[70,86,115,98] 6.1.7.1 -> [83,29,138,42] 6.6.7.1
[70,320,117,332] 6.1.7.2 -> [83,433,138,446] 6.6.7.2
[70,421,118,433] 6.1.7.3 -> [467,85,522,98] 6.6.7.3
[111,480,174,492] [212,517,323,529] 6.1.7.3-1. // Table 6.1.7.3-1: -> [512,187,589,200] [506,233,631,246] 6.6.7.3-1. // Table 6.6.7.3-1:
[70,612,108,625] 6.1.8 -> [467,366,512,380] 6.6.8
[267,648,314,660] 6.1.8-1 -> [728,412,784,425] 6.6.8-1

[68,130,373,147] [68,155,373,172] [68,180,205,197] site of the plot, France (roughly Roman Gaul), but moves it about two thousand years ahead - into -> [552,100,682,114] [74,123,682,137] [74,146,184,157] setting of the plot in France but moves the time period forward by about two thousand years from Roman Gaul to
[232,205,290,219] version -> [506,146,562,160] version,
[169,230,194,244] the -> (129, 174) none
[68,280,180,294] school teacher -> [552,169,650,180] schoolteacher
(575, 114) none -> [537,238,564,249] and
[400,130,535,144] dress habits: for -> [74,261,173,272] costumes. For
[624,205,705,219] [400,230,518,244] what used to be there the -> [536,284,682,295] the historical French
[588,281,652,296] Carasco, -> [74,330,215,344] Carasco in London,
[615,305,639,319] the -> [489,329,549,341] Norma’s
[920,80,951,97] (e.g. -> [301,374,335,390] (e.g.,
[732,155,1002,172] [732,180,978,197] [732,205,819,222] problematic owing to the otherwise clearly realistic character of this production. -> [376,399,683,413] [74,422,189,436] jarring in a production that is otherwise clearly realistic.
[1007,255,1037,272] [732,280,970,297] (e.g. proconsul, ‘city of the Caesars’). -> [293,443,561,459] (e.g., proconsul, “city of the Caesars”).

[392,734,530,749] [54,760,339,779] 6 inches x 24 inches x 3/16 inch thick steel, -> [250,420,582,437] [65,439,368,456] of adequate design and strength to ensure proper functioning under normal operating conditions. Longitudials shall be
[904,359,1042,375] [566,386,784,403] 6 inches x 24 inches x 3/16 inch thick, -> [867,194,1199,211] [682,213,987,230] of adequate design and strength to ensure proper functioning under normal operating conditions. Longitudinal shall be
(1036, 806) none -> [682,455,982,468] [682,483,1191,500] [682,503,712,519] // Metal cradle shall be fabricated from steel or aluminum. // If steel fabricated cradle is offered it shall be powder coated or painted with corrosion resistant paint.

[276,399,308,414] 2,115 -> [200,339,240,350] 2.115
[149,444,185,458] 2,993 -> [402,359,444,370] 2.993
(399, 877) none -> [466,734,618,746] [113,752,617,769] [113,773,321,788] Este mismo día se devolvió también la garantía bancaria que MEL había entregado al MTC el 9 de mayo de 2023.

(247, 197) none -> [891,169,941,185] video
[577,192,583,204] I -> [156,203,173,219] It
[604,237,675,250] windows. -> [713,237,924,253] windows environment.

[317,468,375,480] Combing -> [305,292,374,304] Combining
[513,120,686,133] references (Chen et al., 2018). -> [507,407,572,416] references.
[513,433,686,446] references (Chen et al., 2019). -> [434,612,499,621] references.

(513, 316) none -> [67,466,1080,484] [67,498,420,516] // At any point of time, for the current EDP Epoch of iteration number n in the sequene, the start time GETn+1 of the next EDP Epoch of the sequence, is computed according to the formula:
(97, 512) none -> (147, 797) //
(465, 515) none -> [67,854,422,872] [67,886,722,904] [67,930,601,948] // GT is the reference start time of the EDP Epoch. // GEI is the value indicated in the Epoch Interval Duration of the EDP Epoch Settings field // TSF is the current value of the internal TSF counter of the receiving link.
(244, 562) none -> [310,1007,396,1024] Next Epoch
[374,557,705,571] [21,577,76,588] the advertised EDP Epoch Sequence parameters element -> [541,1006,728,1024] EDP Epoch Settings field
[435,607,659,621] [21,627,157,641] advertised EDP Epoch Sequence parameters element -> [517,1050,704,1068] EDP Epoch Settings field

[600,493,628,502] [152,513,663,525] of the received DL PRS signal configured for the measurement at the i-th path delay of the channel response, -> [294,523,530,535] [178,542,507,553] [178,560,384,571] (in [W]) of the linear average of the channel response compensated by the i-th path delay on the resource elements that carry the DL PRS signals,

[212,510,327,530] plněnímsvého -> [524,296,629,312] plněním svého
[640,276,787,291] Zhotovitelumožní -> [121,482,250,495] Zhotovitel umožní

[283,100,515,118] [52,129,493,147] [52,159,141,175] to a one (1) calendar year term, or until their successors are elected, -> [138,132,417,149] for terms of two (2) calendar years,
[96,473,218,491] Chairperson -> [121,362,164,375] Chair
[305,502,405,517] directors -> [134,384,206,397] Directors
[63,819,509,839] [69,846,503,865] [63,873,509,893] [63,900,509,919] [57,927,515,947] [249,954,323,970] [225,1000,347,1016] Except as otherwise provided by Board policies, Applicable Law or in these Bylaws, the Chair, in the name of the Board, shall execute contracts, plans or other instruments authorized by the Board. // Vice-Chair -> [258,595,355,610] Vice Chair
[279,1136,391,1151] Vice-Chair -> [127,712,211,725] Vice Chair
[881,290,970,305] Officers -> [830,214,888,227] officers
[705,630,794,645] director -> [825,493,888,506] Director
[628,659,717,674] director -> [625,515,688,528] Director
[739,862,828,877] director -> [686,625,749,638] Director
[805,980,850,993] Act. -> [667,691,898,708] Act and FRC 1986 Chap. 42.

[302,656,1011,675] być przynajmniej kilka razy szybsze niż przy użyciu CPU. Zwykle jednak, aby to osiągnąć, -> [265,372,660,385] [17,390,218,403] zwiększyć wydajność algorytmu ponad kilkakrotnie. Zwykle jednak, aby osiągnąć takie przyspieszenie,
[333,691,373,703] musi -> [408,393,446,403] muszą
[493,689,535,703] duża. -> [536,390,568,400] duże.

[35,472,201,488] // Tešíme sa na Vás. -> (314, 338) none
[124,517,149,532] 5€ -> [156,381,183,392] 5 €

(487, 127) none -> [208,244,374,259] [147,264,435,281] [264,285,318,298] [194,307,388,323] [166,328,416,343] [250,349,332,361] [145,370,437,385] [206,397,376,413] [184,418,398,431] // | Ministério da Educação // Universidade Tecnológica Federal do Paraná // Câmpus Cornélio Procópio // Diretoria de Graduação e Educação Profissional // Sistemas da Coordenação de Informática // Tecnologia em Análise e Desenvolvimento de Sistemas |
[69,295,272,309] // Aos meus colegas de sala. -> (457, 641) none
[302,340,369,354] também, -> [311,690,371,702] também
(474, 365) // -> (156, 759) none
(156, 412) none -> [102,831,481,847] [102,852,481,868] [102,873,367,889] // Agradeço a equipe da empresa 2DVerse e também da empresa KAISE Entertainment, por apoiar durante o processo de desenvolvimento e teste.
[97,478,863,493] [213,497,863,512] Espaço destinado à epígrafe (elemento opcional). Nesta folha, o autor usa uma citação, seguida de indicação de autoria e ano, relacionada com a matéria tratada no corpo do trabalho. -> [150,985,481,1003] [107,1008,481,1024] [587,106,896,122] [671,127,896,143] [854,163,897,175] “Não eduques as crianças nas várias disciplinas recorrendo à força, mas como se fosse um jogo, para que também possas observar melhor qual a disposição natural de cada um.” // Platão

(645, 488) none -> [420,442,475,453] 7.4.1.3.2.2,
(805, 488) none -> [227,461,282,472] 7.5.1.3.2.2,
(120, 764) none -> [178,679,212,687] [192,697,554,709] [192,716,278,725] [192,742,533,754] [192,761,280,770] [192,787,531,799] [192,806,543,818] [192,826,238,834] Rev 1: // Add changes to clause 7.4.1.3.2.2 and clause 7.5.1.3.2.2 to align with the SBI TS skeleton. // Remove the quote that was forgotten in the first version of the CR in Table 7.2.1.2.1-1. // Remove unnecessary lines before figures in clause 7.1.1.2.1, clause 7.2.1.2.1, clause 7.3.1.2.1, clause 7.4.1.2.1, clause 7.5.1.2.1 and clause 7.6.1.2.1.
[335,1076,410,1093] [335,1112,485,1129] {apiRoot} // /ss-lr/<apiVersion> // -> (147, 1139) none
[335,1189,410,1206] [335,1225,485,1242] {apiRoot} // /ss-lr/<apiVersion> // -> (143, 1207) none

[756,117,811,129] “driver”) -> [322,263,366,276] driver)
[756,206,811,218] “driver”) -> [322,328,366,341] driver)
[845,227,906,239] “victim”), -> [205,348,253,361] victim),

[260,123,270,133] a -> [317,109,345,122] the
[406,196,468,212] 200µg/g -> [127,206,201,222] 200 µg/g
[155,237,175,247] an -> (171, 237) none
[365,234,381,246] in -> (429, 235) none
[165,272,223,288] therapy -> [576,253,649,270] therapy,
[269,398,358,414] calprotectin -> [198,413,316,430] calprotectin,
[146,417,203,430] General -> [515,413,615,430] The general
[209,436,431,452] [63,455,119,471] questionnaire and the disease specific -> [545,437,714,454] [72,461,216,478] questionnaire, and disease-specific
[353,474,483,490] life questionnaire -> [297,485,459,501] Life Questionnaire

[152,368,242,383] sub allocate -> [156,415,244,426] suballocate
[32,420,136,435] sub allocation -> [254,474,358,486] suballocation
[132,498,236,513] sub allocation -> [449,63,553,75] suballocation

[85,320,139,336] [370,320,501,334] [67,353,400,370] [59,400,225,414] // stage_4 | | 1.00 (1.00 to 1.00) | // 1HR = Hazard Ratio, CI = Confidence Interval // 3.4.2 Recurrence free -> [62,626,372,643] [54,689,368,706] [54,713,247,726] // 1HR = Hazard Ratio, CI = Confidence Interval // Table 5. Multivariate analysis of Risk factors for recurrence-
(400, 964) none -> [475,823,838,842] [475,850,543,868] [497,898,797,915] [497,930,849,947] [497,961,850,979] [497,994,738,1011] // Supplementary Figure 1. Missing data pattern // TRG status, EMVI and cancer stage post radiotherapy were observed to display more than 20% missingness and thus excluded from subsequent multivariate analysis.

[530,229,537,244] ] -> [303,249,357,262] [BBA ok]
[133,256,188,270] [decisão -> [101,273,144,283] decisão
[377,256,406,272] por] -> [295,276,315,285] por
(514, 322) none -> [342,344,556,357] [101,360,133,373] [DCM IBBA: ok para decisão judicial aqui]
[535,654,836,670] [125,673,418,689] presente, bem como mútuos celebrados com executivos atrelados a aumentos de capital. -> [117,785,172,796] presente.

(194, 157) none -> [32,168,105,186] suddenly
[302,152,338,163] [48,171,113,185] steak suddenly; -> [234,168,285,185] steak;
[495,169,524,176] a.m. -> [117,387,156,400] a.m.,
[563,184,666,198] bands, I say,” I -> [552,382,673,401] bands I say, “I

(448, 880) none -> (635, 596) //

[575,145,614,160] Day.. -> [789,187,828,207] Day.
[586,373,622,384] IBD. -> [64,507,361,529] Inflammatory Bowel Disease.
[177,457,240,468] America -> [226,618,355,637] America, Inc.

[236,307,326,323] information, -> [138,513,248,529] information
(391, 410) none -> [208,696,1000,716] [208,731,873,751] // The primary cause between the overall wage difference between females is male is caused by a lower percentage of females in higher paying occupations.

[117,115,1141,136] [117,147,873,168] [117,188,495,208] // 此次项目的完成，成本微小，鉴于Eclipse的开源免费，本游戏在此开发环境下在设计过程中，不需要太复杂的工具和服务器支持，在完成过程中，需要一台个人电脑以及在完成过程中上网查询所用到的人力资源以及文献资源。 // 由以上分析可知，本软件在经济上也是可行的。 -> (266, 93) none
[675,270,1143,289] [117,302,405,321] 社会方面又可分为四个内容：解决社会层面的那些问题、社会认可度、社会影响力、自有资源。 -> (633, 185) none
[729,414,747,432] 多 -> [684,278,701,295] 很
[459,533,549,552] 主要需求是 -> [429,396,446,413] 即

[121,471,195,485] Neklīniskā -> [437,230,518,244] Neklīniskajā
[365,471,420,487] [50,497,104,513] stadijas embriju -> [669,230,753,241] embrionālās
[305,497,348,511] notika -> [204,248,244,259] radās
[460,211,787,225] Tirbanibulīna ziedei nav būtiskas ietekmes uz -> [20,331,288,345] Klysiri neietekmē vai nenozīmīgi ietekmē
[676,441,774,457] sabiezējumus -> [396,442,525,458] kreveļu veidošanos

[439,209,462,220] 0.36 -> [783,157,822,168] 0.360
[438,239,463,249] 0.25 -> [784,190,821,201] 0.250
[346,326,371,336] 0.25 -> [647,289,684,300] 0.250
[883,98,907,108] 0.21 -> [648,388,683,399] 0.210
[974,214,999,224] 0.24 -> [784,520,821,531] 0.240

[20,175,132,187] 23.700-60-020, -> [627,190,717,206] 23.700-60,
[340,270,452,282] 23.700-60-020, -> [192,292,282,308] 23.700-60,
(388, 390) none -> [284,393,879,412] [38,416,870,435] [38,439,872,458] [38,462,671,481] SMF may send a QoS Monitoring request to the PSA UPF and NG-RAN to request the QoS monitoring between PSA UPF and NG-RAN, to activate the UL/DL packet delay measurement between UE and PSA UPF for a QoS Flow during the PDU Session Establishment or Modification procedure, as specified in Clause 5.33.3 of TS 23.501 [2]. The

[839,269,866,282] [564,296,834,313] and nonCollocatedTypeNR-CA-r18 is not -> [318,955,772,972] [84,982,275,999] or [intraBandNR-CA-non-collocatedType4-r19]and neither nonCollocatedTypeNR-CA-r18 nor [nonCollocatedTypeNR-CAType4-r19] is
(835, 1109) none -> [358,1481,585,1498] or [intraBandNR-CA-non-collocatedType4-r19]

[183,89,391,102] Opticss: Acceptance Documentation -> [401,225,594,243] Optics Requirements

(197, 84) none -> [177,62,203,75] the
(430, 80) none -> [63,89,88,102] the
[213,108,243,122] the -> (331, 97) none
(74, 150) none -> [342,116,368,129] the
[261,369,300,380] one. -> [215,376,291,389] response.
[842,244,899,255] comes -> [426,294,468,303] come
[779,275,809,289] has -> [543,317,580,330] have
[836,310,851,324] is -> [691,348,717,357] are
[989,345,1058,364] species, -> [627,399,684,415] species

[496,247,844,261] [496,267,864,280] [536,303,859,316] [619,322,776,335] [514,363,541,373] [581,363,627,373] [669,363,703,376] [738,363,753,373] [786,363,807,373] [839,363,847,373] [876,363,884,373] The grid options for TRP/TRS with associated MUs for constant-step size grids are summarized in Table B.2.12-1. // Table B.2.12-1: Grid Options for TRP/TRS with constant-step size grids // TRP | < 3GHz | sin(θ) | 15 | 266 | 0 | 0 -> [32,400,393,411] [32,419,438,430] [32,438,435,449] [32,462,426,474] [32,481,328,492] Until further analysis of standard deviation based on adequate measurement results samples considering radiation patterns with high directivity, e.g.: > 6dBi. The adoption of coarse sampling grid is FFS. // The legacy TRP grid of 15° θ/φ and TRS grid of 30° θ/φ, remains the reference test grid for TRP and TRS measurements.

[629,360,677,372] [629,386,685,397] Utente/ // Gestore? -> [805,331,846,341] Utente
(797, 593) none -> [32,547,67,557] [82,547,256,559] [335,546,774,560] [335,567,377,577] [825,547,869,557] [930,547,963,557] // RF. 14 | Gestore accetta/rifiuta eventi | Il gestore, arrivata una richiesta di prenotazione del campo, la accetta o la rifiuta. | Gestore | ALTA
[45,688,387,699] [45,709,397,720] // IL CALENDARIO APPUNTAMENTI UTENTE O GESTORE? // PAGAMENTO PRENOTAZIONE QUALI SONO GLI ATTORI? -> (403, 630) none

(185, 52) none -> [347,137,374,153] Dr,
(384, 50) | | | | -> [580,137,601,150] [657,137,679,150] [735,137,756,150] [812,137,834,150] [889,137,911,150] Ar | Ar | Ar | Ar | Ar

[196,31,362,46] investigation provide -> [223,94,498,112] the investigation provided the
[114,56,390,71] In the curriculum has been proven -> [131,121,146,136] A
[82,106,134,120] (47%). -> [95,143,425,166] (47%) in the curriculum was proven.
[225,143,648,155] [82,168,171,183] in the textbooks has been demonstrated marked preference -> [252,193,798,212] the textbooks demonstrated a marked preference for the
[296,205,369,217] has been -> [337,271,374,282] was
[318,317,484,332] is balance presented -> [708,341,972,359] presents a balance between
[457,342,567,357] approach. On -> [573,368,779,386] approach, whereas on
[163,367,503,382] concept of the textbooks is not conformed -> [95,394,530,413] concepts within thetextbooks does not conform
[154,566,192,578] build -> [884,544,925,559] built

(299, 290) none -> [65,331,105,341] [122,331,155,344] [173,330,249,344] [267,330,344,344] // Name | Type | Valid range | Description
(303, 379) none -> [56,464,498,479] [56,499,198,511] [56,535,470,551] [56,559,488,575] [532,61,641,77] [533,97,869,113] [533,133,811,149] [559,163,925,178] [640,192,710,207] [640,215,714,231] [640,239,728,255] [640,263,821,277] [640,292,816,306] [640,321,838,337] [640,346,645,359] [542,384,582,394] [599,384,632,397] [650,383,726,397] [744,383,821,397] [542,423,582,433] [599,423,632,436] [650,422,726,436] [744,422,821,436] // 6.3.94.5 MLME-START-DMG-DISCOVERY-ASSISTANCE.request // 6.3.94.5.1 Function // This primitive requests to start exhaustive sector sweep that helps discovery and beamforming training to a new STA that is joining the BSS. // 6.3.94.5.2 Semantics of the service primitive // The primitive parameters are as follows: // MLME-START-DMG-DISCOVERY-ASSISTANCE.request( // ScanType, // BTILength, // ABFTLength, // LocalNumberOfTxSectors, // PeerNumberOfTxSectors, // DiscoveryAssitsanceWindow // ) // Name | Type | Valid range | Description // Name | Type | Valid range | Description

**ACTIVITY**
Out of the data above, give again only the lines starting at the one holding "[196,31,362,46] investigation provide" and ending at the one holding "[457,342,567,357] approach. On", unchanged.

**WRITTEN RESPONSE**
[196,31,362,46] investigation provide -> [223,94,498,112] the investigation provided the
[114,56,390,71] In the curriculum has been proven -> [131,121,146,136] A
[82,106,134,120] (47%). -> [95,143,425,166] (47%) in the curriculum was proven.
[225,143,648,155] [82,168,171,183] in the textbooks has been demonstrated marked preference -> [252,193,798,212] the textbooks demonstrated a marked preference for the
[296,205,369,217] has been -> [337,271,374,282] was
[318,317,484,332] is balance presented -> [708,341,972,359] presents a balance between
[457,342,567,357] approach. On -> [573,368,779,386] approach, whereas on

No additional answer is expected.